● **Your instructions**:
Please state the title of the song that accompanied Sam Zell's music box video in the conference text.

● **Text shown**:
The other letdown of the conference, this one lacking comic relief, was Sam Zell. The real estate billionaire arrived late to the conference and used his time to explain the yearend gifts he gives friends and associates. Instead of a calendar or fruit basket, Zell attempts to show "where his head is at the moment" through elaborate music boxes with original songs. Zell then played a video of his latest music box, "Survival of the Fittest." The video was accompanied by a song called "Charlie, Charlie Darwin" to the tune of "Davy Crocket." The message to businesses – adapt or die. Once the video ended, Zell told the audience "He who adapts, succeeds," then left. He didn't once address his expertise, commercial real estate.

Despite those disappointments, the speakers were top notch. Renowned hedge-fund managers David Einhorn, Seth Klarman, Bill Ackman, Jeremy Grantham, David Tepper, and Steve Eisman (the hedge-fund manager immortalized in Michael Lewis' The Big Short) all presented. Several discussed the currency crisis, government foul-ups, and why you should own gold.

One fund manager, Daniel Arbess from Perella Weinberg, gave a presentation that could have come straight from one of our newsletters. Arbess said buying gold isn't a hedge against inflation... It's just that the value of the paper we use to buy gold is going down. And he recommended we buy it while "it's still legal."

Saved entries

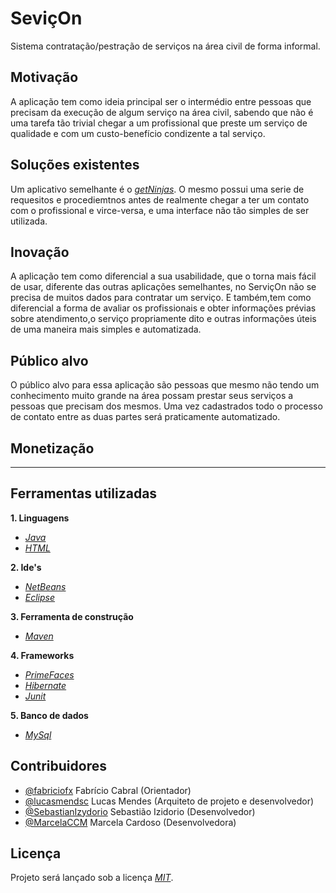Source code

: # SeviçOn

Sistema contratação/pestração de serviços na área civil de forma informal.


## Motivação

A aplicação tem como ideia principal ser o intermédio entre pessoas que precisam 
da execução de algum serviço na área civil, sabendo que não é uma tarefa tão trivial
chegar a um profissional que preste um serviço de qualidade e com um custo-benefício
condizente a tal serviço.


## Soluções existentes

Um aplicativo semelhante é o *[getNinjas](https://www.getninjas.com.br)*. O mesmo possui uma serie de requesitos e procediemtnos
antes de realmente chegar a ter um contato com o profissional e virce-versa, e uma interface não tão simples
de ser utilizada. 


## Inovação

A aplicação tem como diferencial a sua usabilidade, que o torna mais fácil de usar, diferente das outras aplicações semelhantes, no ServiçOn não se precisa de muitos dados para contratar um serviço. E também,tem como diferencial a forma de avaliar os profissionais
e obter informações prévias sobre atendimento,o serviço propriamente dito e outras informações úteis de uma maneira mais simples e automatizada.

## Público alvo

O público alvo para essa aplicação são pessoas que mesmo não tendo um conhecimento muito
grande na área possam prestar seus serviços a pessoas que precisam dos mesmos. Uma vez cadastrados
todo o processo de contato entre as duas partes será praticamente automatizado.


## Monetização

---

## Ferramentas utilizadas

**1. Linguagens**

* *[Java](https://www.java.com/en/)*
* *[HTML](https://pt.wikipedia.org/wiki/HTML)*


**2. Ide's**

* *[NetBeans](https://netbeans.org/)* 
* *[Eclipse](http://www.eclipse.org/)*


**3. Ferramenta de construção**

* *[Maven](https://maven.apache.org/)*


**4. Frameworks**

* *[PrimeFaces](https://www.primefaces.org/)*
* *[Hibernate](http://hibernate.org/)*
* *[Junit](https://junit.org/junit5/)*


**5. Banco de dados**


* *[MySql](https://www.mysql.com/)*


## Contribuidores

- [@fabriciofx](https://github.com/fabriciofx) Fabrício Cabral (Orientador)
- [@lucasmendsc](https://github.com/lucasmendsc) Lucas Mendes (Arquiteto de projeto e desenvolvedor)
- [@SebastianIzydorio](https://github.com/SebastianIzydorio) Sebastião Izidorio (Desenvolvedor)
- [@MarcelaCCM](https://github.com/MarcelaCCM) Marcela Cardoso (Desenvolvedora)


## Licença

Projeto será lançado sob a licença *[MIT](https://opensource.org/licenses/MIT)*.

● **Answer to this problem**:
"Charlie, Charlie Darwin"